Professor Horner says he has heard from people who were genuinely panicked by the claims.

"The other thing that's really bad about this is that it's genuinely got people terrified. I've had people contacting me, friends, relatives, friends of friends, when these stories were coming out, who were genuinely worried that aliens were coming to attack the earth. A guy from Harvard told us this, what should we do? Is this really true? And it wasn't scientific inquiry that was driving them. It was fear. They were frightened."

3I/ATLAS is now around 304 million kilometres away and visible in the predawn sky with a professional telescope.

It will make its closest approach to Earth in mid-December, still a safe 267 million kilometres away, before leaving the solar system forever.

This is humanity’s only chance to study it.

And if you are hoping to catch a glimpse, Mr Horner says it is possible, but challenging.

"It is a morning object.
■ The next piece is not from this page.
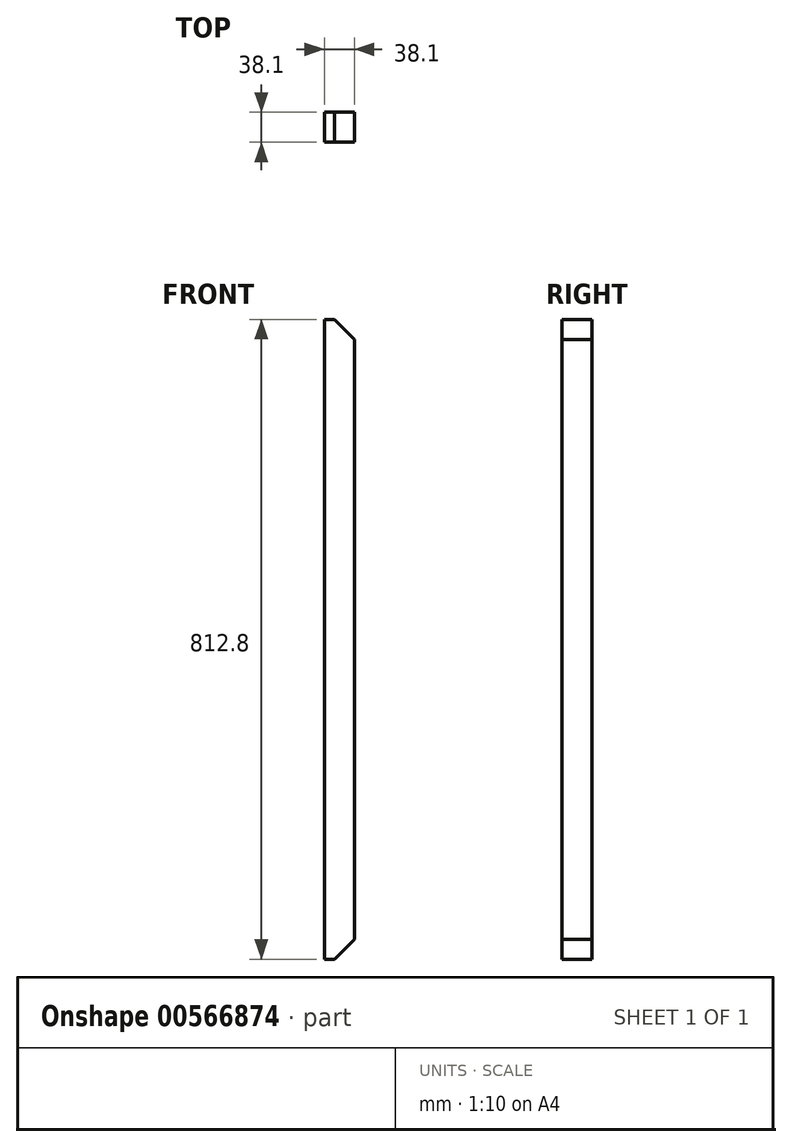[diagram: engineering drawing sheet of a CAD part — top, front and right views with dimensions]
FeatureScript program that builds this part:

I think currently it looks like it will be somewhere near it will be in Virgo at the minute. So, it looks like this comet is visible in the morning sky before sunrise, but I will reaffirm that it is significantly too faint to see with the naked eye. You do need a telescope to see this. ... So for me here in Toowoomba, it would rise at about 2am which means you have a few hours before dawn to see it, and because it's in Virgo, it's pretty much bang on the equator. That means it's visible from anywhere on the planet in the morning sky before sunrise."

So, from radio signals to water jets, colour changes to ancient chemistry, 3I/ATLAS continues to astonish astronomers - not because it’s alien, but because it’s one of the oldest natural objects we have ever encountered, forged in a star system that may have vanished billions of years ago.